Characterizing the activity of abundant, diverse and active CRISPR-Cas systems in lactobacilli

• Published in: Scientific reports Vol. 8; no. 1; pp. 11544 - 12
• Main Authors: Crawley, Alexandra B., Henriksen, Emily D., Stout, Emily, Brandt, Katelyn, Barrangou, Rodolphe
• Format: Journal Article
• Language: English
• Published: London Nature Publishing Group UK 01.08.2018; Nature Publishing Group
• Subjects: 38; 38/39; 38/91; 45; 631/326/325/2482; 631/337/384/521; Adaptive immunity; Bacteriophages - genetics; CRISPR; CRISPR-Cas Systems; Deoxyribonucleic acid; DNA; Gene Expression Profiling; Genetic Variation; Genome editing; Genome, Bacterial; Genomes; Humanities and Social Sciences; Lactobacillus; Lactobacillus - enzymology; Lactobacillus - genetics; multidisciplinary; Phages; Plasmids; Recombination, Genetic; Ribonucleic acid; RNA; RNA, Guide, CRISPR-Cas Systems - genetics; Science; Science (multidisciplinary)

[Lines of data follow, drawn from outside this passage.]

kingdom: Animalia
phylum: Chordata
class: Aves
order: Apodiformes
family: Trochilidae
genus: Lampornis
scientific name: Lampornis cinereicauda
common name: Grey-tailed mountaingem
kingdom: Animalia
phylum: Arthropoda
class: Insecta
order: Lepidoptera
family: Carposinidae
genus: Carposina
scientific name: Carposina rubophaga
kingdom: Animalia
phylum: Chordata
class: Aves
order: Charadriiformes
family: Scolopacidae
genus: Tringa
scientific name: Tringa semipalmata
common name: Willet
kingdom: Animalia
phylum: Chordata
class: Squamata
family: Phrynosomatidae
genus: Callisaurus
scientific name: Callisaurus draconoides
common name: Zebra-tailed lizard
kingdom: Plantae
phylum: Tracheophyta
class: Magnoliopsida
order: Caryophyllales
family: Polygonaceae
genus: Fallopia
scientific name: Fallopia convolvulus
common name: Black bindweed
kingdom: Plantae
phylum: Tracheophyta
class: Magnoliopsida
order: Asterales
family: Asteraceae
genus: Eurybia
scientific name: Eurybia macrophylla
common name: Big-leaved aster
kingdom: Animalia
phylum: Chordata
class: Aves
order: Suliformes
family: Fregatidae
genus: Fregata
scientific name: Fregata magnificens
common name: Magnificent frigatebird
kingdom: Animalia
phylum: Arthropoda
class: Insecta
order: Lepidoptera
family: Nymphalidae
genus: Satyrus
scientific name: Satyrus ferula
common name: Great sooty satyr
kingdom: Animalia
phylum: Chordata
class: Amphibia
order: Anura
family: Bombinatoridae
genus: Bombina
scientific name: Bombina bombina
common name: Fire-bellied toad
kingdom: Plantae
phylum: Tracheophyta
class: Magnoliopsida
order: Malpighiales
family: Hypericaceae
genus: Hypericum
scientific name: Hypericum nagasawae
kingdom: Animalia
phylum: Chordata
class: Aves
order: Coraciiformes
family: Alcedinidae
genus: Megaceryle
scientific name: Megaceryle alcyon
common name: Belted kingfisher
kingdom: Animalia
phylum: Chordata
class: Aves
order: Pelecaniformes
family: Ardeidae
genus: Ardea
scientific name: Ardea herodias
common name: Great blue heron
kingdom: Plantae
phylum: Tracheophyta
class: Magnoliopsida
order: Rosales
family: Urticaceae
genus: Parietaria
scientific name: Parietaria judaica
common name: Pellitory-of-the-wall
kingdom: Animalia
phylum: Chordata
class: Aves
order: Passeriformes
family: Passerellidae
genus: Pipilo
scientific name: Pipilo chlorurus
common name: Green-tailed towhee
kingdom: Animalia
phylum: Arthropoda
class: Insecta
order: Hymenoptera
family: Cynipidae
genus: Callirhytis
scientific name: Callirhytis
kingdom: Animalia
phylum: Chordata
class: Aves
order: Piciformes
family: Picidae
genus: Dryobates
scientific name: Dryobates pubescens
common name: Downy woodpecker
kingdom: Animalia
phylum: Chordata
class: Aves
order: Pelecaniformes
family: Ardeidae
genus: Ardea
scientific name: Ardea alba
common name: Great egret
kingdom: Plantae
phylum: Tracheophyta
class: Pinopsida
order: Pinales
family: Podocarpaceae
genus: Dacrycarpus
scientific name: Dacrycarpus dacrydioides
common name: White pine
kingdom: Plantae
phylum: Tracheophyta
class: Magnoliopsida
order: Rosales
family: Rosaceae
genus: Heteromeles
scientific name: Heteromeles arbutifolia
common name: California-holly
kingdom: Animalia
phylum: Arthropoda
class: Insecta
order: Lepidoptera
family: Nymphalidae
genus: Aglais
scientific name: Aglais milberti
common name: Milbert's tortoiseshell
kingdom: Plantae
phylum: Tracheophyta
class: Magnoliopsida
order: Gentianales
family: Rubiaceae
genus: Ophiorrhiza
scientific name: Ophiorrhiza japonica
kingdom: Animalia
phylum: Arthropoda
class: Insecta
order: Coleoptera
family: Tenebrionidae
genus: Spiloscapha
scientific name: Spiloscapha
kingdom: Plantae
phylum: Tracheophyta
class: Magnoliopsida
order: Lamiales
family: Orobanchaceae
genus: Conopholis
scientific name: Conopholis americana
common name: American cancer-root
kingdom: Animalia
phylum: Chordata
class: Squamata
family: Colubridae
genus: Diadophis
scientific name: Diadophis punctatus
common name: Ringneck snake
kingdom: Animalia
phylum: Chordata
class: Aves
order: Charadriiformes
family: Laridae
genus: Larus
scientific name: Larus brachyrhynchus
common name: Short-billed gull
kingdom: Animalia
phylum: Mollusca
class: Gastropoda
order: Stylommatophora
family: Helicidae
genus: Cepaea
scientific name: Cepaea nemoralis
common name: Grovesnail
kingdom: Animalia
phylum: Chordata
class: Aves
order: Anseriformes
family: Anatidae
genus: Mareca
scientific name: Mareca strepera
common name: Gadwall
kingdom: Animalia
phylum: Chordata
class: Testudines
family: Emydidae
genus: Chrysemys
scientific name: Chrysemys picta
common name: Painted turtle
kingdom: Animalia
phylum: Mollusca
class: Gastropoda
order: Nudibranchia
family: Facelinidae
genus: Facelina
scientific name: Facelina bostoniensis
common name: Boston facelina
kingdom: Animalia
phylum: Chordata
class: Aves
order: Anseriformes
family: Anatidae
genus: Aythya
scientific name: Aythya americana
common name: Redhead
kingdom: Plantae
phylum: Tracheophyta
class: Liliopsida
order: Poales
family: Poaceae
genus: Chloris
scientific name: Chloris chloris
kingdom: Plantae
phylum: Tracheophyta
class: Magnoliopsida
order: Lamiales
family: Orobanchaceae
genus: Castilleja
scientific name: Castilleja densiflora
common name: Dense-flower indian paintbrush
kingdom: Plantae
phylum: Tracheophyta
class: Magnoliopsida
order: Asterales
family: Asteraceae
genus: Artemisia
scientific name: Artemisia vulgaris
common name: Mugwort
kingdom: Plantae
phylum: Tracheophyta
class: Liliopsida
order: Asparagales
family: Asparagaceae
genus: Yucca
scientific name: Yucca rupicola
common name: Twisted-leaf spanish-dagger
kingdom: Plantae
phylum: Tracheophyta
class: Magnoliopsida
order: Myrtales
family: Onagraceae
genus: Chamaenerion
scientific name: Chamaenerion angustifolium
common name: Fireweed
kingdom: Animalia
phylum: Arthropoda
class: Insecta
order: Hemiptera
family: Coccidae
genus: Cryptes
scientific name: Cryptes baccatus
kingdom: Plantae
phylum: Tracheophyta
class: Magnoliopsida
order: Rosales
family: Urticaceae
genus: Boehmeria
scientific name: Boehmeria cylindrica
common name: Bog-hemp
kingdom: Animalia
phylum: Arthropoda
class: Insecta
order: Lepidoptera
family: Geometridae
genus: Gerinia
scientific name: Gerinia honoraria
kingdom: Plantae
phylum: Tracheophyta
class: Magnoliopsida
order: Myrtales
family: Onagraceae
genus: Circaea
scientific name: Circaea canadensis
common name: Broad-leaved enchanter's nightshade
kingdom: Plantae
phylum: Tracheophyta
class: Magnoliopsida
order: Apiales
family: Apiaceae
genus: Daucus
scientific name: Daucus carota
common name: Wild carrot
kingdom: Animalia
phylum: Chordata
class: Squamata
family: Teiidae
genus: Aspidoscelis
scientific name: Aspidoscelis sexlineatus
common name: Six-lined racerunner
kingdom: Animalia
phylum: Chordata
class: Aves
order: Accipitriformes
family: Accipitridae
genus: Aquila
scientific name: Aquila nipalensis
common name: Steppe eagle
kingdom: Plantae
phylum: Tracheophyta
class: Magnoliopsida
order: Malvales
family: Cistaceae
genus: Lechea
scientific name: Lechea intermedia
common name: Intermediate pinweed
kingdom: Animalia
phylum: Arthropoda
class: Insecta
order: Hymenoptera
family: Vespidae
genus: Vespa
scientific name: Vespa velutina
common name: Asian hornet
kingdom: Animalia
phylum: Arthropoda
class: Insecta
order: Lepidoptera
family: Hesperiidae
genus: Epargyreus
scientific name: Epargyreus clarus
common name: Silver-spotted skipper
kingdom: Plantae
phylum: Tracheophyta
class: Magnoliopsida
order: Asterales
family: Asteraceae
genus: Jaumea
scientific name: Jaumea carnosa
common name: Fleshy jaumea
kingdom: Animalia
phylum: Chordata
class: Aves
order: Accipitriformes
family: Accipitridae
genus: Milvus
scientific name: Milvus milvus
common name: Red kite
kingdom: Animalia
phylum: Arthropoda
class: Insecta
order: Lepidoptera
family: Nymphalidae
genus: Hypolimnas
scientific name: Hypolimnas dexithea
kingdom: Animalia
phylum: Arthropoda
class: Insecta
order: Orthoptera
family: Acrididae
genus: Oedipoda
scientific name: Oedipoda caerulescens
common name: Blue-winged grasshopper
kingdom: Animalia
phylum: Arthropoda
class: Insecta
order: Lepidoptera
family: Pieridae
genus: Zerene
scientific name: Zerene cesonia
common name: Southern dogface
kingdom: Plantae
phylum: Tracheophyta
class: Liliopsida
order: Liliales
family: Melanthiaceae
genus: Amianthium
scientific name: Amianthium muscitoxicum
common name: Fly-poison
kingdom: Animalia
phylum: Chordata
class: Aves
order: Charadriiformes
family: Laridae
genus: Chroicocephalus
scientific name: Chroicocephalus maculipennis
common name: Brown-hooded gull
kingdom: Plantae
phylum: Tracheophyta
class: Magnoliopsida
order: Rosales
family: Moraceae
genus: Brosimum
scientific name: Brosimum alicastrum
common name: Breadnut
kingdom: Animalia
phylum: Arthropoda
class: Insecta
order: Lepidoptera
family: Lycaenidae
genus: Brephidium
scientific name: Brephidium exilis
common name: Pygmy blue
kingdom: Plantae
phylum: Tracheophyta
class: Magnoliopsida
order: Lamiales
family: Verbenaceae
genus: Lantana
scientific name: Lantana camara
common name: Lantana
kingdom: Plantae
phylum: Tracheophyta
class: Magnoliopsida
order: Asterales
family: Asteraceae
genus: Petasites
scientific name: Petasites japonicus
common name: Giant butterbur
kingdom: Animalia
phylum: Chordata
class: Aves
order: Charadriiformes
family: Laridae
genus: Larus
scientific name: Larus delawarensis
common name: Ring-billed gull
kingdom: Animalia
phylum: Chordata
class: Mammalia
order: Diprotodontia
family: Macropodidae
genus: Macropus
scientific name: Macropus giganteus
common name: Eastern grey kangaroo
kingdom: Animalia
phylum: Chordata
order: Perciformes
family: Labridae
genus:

• ISSN: 2045-2322; 2045-2322
• DOI: 10.1038/s41598-018-29746-3

CRISPR-Cas systems provide immunity against phages and plasmids in bacteria and archaea. Despite the popularity of CRISPR-Cas9 based genome editing, few endogenous systems have been characterized to date. Here, we sampled 1,262 publically available lactobacilli genomes found them to be enriched with CRISPR-Cas adaptive immunity. While CRISPR-Cas is ubiquitous in some Lactobacillus species, CRISPR-Cas content varies at the strain level in most Lactobacillus species. We identified that Type II is the most abundant type across the genus, with II-A being the most dominant sub-type. We found that many Type II-A systems are actively transcribed, and encode spacers that efficiently provide resistance against plasmid uptake. Analysis of various CRISPR transcripts revealed that guide sequences are highly diverse in terms of crRNA and tracrRNA length and structure. Interference assays revealed highly diverse target PAM sequences. Lastly, we show that these systems can be readily repurposed for self-targeting by expressing an engineered single guide RNA. Our results reveal that Type II-A systems in lactobacilli are naturally active in their native host in terms of expression and efficiently targeting invasive and genomic DNA. Together, these systems increase the possible Cas9 targeting space and provide multiplexing potential in native hosts and heterologous genome editing purpose.